Reproduce every line of the data below exactly, keeping each character and line break unchanged.

[ENTRIES SHOWN]

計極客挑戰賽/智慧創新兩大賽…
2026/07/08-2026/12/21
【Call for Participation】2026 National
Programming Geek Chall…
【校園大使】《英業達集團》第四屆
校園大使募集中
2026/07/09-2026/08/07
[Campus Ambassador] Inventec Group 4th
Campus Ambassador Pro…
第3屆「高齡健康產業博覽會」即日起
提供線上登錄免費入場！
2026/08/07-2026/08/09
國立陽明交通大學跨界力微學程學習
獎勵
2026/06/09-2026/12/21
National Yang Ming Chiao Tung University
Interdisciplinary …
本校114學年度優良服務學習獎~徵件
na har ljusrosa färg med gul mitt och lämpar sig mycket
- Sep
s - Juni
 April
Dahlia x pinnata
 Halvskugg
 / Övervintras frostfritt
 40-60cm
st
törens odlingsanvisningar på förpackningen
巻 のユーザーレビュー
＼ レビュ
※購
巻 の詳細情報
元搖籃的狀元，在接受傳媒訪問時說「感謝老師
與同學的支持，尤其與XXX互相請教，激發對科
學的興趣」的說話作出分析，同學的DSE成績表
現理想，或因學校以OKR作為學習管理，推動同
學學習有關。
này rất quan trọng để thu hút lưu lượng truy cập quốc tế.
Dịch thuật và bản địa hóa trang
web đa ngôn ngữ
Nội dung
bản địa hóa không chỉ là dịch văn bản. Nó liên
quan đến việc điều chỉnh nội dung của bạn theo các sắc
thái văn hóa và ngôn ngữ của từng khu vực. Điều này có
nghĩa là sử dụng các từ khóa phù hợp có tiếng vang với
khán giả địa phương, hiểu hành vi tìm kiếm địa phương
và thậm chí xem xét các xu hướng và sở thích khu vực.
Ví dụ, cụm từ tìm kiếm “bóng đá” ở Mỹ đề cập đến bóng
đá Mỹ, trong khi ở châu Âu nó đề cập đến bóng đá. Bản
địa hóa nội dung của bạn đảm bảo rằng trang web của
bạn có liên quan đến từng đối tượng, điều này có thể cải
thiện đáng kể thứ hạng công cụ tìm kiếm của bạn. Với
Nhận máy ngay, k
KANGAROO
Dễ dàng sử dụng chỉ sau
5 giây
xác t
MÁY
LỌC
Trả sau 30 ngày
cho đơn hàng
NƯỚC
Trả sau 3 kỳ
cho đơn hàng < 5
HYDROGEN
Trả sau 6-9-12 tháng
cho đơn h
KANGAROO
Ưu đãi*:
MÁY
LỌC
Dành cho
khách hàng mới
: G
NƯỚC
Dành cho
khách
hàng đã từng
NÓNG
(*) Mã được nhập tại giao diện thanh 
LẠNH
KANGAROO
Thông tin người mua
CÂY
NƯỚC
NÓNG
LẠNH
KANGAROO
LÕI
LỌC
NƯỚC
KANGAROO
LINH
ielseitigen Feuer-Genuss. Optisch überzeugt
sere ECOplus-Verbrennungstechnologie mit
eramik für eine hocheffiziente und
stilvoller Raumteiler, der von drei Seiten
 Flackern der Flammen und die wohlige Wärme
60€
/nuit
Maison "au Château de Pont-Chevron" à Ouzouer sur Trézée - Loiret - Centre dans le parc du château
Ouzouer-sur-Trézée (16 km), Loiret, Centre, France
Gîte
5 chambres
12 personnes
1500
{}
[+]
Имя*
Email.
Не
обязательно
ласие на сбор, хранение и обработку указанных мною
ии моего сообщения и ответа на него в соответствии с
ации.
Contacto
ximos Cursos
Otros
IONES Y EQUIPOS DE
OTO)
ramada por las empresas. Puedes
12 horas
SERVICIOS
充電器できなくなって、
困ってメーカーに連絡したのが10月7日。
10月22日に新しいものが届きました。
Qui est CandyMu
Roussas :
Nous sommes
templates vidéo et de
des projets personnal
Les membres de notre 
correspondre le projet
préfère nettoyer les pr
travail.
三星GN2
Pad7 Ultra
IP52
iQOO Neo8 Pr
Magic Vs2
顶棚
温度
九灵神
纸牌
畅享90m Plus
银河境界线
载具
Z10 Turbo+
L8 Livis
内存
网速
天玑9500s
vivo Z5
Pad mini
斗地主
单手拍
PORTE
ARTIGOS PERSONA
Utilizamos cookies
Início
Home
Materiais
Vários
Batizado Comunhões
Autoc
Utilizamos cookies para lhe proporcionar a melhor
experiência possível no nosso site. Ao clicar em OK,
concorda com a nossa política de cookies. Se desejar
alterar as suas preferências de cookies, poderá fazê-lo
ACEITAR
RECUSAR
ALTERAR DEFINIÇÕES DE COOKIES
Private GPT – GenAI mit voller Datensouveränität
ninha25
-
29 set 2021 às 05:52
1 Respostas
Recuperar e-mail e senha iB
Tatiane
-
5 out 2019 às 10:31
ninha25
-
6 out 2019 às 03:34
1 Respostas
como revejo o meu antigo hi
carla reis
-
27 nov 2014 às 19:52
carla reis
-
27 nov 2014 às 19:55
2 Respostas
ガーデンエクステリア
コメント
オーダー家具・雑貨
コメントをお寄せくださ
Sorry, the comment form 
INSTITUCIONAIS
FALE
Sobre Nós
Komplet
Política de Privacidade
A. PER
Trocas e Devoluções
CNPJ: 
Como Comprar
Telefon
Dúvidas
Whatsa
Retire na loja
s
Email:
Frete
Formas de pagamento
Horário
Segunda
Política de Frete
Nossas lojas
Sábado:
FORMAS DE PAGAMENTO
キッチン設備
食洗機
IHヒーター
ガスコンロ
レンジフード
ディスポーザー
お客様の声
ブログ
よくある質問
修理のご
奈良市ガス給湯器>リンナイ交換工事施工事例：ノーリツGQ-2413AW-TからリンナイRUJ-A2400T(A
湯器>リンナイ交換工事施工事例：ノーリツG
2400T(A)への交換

[/ENTRIES SHOWN]

■ ANSWER BOX
計極客挑戰賽/智慧創新兩大賽…
2026/07/08-2026/12/21
【Call for Participation】2026 National
Programming Geek Chall…
【校園大使】《英業達集團》第四屆
校園大使募集中
2026/07/09-2026/08/07
[Campus Ambassador] Inventec Group 4th
Campus Ambassador Pro…
第3屆「高齡健康產業博覽會」即日起
提供線上登錄免費入場！
2026/08/07-2026/08/09
國立陽明交通大學跨界力微學程學習
獎勵
2026/06/09-2026/12/21
National Yang Ming Chiao Tung University
Interdisciplinary …
本校114學年度優良服務學習獎~徵件
na har ljusrosa färg med gul mitt och lämpar sig mycket
- Sep
s - Juni
 April
Dahlia x pinnata
 Halvskugg
 / Övervintras frostfritt
 40-60cm
st
törens odlingsanvisningar på förpackningen
巻 のユーザーレビュー
＼ レビュ
※購
巻 の詳細情報
元搖籃的狀元，在接受傳媒訪問時說「感謝老師
與同學的支持，尤其與XXX互相請教，激發對科
學的興趣」的說話作出分析，同學的DSE成績表
現理想，或因學校以OKR作為學習管理，推動同
學學習有關。
này rất quan trọng để thu hút lưu lượng truy cập quốc tế.
Dịch thuật và bản địa hóa trang
web đa ngôn ngữ
Nội dung
bản địa hóa không chỉ là dịch văn bản. Nó liên
quan đến việc điều chỉnh nội dung của bạn theo các sắc
thái văn hóa và ngôn ngữ của từng khu vực. Điều này có
nghĩa là sử dụng các từ khóa phù hợp có tiếng vang với
khán giả địa phương, hiểu hành vi tìm kiếm địa phương
và thậm chí xem xét các xu hướng và sở thích khu vực.
Ví dụ, cụm từ tìm kiếm “bóng đá” ở Mỹ đề cập đến bóng
đá Mỹ, trong khi ở châu Âu nó đề cập đến bóng đá. Bản
địa hóa nội dung của bạn đảm bảo rằng trang web của
bạn có liên quan đến từng đối tượng, điều này có thể cải
thiện đáng kể thứ hạng công cụ tìm kiếm của bạn. Với
Nhận máy ngay, k
KANGAROO
Dễ dàng sử dụng chỉ sau
5 giây
xác t
MÁY
LỌC
Trả sau 30 ngày
cho đơn hàng
NƯỚC
Trả sau 3 kỳ
cho đơn hàng < 5
HYDROGEN
Trả sau 6-9-12 tháng
cho đơn h
KANGAROO
Ưu đãi*:
MÁY
LỌC
Dành cho
khách hàng mới
: G
NƯỚC
Dành cho
khách
hàng đã từng
NÓNG
(*) Mã được nhập tại giao diện thanh 
LẠNH
KANGAROO
Thông tin người mua
CÂY
NƯỚC
NÓNG
LẠNH
KANGAROO
LÕI
LỌC
NƯỚC
KANGAROO
LINH
ielseitigen Feuer-Genuss. Optisch überzeugt
sere ECOplus-Verbrennungstechnologie mit
eramik für eine hocheffiziente und
stilvoller Raumteiler, der von drei Seiten
 Flackern der Flammen und die wohlige Wärme
60€
/nuit
Maison "au Château de Pont-Chevron" à Ouzouer sur Trézée - Loiret - Centre dans le parc du château
Ouzouer-sur-Trézée (16 km), Loiret, Centre, France
Gîte
5 chambres
12 personnes
1500
{}
[+]
Имя*
Email.
Не
обязательно
ласие на сбор, хранение и обработку указанных мною
ии моего сообщения и ответа на него в соответствии с
ации.
Contacto
ximos Cursos
Otros
IONES Y EQUIPOS DE
OTO)
ramada por las empresas. Puedes
12 horas
SERVICIOS
充電器できなくなって、
困ってメーカーに連絡したのが10月7日。
10月22日に新しいものが届きました。
Qui est CandyMu
Roussas :
Nous sommes
templates vidéo et de
des projets personnal
Les membres de notre 
correspondre le projet
préfère nettoyer les pr
travail.
三星GN2
Pad7 Ultra
IP52
iQOO Neo8 Pr
Magic Vs2
顶棚
温度
九灵神
纸牌
畅享90m Plus
银河境界线
载具
Z10 Turbo+
L8 Livis
内存
网速
天玑9500s
vivo Z5
Pad mini
斗地主
单手拍
PORTE
ARTIGOS PERSONA
Utilizamos cookies
Início
Home
Materiais
Vários
Batizado Comunhões
Autoc
Utilizamos cookies para lhe proporcionar a melhor
experiência possível no nosso site. Ao clicar em OK,
concorda com a nossa política de cookies. Se desejar
alterar as suas preferências de cookies, poderá fazê-lo
ACEITAR
RECUSAR
ALTERAR DEFINIÇÕES DE COOKIES
Private GPT – GenAI mit voller Datensouveränität
ninha25
-
29 set 2021 às 05:52
1 Respostas
Recuperar e-mail e senha iB
Tatiane
-
5 out 2019 às 10:31
ninha25
-
6 out 2019 às 03:34
1 Respostas
como revejo o meu antigo hi
carla reis
-
27 nov 2014 às 19:52
carla reis
-
27 nov 2014 às 19:55
2 Respostas
ガーデンエクステリア
コメント
オーダー家具・雑貨
コメントをお寄せくださ
Sorry, the comment form 
INSTITUCIONAIS
FALE
Sobre Nós
Komplet
Política de Privacidade
A. PER
Trocas e Devoluções
CNPJ: 
Como Comprar
Telefon
Dúvidas
Whatsa
Retire na loja
s
Email:
Frete
Formas de pagamento
Horário
Segunda
Política de Frete
Nossas lojas
Sábado:
FORMAS DE PAGAMENTO
キッチン設備
食洗機
IHヒーター
ガスコンロ
レンジフード
ディスポーザー
お客様の声
ブログ
よくある質問
修理のご
奈良市ガス給湯器>リンナイ交換工事施工事例：ノーリツGQ-2413AW-TからリンナイRUJ-A2400T(A
湯器>リンナイ交換工事施工事例：ノーリツG
2400T(A)への交換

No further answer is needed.